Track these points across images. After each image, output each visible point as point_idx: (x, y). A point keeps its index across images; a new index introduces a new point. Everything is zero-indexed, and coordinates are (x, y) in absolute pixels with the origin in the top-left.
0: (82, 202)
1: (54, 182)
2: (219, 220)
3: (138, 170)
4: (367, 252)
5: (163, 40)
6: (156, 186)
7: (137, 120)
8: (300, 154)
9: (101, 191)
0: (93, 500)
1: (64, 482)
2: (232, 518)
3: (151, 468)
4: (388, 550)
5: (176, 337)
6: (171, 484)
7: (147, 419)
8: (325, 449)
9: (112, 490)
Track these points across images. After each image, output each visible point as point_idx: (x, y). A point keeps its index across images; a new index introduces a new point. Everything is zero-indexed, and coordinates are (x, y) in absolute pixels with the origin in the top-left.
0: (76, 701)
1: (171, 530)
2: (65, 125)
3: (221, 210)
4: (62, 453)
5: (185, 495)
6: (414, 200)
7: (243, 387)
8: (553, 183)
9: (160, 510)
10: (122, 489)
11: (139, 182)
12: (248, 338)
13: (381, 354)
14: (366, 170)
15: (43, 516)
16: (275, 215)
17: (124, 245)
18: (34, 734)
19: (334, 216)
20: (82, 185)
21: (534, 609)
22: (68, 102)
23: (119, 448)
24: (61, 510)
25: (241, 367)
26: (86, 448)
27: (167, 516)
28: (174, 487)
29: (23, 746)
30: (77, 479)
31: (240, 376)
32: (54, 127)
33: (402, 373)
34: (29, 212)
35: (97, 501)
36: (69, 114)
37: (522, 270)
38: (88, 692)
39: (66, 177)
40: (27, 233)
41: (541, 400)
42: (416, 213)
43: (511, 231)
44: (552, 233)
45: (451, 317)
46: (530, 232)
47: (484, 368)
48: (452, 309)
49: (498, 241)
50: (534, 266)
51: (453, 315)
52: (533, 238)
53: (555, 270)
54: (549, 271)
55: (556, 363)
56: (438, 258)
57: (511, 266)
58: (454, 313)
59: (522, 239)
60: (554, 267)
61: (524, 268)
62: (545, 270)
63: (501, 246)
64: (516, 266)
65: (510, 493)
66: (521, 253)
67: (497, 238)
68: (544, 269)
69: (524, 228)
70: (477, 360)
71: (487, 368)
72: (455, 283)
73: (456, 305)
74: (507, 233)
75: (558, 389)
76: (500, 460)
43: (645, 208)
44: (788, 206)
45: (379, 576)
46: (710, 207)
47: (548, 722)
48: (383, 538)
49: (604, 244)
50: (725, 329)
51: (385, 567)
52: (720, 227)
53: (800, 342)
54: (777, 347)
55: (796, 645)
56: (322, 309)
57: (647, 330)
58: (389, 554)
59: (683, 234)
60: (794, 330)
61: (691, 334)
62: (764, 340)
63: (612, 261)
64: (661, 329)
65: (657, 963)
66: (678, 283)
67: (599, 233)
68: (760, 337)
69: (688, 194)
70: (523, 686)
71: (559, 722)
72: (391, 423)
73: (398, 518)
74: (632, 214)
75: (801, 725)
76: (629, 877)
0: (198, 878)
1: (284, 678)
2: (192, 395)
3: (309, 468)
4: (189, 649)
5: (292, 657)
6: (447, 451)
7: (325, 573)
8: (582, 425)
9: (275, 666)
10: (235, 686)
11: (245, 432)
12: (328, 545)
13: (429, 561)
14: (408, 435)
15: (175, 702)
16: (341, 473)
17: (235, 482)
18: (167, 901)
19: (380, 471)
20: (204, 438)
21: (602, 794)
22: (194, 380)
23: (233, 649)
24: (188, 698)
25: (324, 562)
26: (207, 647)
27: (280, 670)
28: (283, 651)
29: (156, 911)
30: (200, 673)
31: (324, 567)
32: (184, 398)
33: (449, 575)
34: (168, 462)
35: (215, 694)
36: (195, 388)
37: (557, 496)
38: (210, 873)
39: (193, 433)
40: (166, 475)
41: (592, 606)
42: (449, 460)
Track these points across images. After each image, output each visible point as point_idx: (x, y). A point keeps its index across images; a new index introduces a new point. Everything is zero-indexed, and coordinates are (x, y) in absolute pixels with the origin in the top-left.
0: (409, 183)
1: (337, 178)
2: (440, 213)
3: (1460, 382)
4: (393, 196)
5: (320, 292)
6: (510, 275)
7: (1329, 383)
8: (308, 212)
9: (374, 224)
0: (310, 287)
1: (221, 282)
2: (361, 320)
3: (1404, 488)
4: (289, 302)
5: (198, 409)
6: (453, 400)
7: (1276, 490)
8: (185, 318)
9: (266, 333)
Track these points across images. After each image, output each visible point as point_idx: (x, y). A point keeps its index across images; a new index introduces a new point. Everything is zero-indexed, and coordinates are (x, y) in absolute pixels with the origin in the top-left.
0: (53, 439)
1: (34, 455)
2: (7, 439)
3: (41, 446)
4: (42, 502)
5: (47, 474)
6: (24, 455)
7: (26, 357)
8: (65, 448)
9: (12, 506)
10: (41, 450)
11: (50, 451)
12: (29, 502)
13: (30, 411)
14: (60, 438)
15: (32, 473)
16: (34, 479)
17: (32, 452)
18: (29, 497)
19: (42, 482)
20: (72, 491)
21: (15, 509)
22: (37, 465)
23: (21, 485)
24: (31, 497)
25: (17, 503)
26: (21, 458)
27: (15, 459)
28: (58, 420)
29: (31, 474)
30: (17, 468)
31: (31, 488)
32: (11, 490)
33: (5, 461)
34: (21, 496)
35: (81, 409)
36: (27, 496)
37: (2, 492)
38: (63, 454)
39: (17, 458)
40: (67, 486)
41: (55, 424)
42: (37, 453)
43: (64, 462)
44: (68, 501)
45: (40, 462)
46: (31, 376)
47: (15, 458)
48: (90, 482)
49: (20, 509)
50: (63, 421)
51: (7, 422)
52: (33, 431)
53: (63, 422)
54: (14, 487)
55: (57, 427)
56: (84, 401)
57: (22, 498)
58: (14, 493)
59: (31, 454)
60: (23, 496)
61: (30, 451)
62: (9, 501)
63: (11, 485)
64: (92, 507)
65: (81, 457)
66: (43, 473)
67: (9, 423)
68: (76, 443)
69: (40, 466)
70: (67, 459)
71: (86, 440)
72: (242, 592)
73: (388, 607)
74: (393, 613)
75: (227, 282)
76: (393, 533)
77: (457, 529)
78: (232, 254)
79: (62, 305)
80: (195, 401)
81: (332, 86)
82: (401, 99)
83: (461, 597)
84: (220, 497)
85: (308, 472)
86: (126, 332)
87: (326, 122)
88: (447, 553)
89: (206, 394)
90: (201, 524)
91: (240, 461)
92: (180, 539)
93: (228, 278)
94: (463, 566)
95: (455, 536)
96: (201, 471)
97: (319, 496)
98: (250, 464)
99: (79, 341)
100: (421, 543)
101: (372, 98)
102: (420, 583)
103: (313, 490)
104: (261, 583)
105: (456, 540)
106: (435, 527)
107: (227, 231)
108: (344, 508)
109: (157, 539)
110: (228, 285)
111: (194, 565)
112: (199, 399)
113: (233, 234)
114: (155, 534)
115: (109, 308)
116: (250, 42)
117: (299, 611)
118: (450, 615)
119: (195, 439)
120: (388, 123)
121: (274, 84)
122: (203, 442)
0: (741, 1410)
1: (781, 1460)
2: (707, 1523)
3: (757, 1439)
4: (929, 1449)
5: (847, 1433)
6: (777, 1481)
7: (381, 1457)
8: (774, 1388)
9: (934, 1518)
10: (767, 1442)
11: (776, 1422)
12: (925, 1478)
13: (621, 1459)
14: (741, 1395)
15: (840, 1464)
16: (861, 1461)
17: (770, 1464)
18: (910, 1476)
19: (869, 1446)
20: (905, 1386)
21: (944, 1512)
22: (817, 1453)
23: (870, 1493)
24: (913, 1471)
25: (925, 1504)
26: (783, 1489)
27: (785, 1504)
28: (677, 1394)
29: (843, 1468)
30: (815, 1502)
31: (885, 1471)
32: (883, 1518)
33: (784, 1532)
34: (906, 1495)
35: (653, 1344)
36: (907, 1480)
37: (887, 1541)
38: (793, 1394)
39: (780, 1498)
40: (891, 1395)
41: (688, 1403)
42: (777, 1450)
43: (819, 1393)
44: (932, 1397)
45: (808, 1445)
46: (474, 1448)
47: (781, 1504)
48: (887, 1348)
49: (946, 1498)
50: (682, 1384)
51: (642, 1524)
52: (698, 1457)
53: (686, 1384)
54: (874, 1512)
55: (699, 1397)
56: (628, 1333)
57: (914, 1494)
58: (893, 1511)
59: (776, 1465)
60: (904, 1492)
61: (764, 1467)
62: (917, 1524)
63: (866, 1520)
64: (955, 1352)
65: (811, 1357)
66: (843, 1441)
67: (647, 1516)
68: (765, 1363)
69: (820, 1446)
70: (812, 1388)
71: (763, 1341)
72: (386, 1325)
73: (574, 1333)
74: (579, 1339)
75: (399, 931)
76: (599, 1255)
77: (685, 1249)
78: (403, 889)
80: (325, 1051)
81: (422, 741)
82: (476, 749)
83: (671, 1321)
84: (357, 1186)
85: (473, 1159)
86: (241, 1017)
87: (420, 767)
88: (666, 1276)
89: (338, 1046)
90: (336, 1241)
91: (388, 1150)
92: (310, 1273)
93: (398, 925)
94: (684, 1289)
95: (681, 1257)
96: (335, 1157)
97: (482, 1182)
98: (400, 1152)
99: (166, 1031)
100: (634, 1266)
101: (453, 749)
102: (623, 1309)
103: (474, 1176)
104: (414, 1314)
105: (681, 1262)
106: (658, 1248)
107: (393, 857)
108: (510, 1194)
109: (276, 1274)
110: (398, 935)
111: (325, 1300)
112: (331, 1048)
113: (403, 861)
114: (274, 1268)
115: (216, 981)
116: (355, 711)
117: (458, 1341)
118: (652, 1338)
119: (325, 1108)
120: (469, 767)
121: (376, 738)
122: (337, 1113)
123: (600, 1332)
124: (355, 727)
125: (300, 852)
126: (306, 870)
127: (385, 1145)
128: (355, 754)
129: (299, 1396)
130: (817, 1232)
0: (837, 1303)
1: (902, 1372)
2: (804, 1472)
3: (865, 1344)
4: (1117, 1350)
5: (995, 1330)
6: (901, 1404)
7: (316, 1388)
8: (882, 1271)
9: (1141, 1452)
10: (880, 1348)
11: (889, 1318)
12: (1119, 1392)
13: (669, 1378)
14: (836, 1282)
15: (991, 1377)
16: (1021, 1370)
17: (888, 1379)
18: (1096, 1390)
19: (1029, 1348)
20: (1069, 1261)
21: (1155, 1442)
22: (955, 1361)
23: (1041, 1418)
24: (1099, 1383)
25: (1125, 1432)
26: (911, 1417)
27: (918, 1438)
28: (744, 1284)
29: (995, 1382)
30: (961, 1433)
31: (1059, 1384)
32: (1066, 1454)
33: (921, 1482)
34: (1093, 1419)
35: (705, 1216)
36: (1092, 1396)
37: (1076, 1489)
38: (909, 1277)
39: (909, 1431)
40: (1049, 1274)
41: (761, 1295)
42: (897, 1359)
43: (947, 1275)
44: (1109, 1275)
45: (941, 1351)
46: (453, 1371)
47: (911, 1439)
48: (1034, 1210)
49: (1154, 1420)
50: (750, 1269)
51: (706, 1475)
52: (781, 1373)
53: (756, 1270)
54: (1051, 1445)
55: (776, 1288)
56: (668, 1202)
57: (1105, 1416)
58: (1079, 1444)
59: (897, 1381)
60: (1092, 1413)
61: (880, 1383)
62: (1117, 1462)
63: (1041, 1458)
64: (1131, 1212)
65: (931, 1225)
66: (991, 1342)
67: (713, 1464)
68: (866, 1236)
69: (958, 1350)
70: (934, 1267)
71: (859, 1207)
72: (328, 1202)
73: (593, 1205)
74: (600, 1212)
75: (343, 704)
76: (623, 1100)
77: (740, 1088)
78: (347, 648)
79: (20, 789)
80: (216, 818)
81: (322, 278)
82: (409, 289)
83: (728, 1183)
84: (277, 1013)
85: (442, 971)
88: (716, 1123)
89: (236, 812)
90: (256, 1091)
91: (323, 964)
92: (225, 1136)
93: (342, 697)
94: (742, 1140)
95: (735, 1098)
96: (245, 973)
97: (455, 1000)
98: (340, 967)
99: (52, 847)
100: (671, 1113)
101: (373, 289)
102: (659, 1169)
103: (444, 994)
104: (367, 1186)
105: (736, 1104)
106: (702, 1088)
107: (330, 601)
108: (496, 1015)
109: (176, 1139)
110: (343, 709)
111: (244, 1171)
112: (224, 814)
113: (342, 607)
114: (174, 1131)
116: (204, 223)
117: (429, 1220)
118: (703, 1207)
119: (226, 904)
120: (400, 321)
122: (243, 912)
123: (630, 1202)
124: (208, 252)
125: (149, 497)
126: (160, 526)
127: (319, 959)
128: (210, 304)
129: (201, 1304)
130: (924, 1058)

§ YANG HARUS DIKERJAKAN:
Ulangi tanpa perubahan baris-baris di atas, mulai dari baris yang memuat "123: (600, 1332)" sampai dengan baris yang memuat "43: (947, 1275)". Kedua baris ujung itu ikut disertakan.

§ BAGIAN JAWABAN:
123: (600, 1332)
124: (355, 727)
125: (300, 852)
126: (306, 870)
127: (385, 1145)
128: (355, 754)
129: (299, 1396)
130: (817, 1232)
0: (837, 1303)
1: (902, 1372)
2: (804, 1472)
3: (865, 1344)
4: (1117, 1350)
5: (995, 1330)
6: (901, 1404)
7: (316, 1388)
8: (882, 1271)
9: (1141, 1452)
10: (880, 1348)
11: (889, 1318)
12: (1119, 1392)
13: (669, 1378)
14: (836, 1282)
15: (991, 1377)
16: (1021, 1370)
17: (888, 1379)
18: (1096, 1390)
19: (1029, 1348)
20: (1069, 1261)
21: (1155, 1442)
22: (955, 1361)
23: (1041, 1418)
24: (1099, 1383)
25: (1125, 1432)
26: (911, 1417)
27: (918, 1438)
28: (744, 1284)
29: (995, 1382)
30: (961, 1433)
31: (1059, 1384)
32: (1066, 1454)
33: (921, 1482)
34: (1093, 1419)
35: (705, 1216)
36: (1092, 1396)
37: (1076, 1489)
38: (909, 1277)
39: (909, 1431)
40: (1049, 1274)
41: (761, 1295)
42: (897, 1359)
43: (947, 1275)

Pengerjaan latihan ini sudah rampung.